Equities of the biopharmaceutical firm Amgen shed 3.3%, leading the retreat in the S&P 500 Index, after the federal watchdog postponed the review of their innovative skin cancer treatment method. The drug-maker Biogen Inc. extended their Friday's losses by 3.1% on Monday after having reported the lower-than-expected drug sales. Shares of Celgene Corp., which is in process of acquisition of Quanticel Pharmaceuticals Inc. with an advance payment of $100 mln, lost 3.4% after such a risky move, only promising to significantly advance their cancer study. After the merger deal between the generic drug maker Mylan N.V. and Teva Pahrmaceuticals Inc. failed due to the lack of traction in the board of the former company, their respective stocks dropped 5.7% and 4.3%.
Such massive losses in the health care may be attributed to factors both of purely market and of political nature. First, the biotech and pharmaceuticals have been the best performers among the US stocks this year so far, meaning they might have been slightly overbought, prompting investors to sell. Second, as the earnings season is nearing its end with the projected decline in the US corporate profits by some 2.8% annualized, some investors are cashing out.
However, the political factor has become the most troubling one recently. The House and Senate Republican lawmakers have sent clear signals they have come to a consensus regarding Obamacare, and it is not good news for the money-consuming Democrat initiative.
"It's imperative that (Obamacare repeal) be the focus for our reconciliation instructions," Jim Jordan (R-OH) said at a Heritage Foundation event last week.
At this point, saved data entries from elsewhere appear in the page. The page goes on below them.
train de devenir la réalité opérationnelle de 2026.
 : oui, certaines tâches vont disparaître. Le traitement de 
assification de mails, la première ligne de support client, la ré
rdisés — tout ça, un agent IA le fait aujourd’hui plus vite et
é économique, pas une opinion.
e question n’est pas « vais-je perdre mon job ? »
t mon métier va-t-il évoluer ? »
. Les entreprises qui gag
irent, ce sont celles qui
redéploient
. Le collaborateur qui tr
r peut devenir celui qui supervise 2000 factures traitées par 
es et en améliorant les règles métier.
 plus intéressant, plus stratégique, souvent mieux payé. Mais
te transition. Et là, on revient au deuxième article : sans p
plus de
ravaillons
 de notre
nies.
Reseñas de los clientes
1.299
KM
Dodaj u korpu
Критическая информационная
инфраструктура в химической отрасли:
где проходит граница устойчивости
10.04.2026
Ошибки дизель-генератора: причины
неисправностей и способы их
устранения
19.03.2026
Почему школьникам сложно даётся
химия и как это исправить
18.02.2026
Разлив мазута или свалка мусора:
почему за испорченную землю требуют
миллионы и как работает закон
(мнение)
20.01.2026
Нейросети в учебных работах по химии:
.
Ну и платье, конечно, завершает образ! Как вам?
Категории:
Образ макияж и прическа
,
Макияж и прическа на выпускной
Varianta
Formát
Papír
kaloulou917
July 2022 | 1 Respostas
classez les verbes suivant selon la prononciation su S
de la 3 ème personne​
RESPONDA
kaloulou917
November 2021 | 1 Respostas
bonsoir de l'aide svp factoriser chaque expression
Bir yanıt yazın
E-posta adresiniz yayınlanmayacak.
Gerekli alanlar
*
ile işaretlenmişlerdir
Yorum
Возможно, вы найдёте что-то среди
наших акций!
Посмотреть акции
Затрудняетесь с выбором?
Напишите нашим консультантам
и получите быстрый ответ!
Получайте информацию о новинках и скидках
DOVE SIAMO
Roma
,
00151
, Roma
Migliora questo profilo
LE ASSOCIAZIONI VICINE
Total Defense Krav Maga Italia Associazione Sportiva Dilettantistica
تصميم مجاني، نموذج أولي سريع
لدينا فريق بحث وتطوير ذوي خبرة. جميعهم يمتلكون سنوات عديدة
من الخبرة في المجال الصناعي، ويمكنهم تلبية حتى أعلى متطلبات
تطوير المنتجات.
After some 50 unsuccessful Republican attempts to derail the Obamacare programme, now, as the GOP holds the majority both in the House and in Senate, they have a great chance to achieve their goal, provided the intra-partisan unity of opinion on the matter.
"We are committed to getting rid of this law," Jordan said. "So, let's make sure we keep this thing front and center in the political debate, put it on the president's desk (and) actually make him veto it."
Now, after the GOP House-Senate budget talks successfully ended on Monday, explicitly targeting Obamacare, health and biotech firms might lose the governmental funding. This is possibly a new trend, with the GOP holding the legislative majority, areas of the governmental-fueled growth are under a thorough scrutiny. That said, it is high time to sell assets in sectors, capitalizing on governmental programmes, biotech first in line.
The US economic expansion is going to further slow, however, as less governmental money will be supporting it. That means, the next round of the Fed tightening might be coming even later than we can now expect.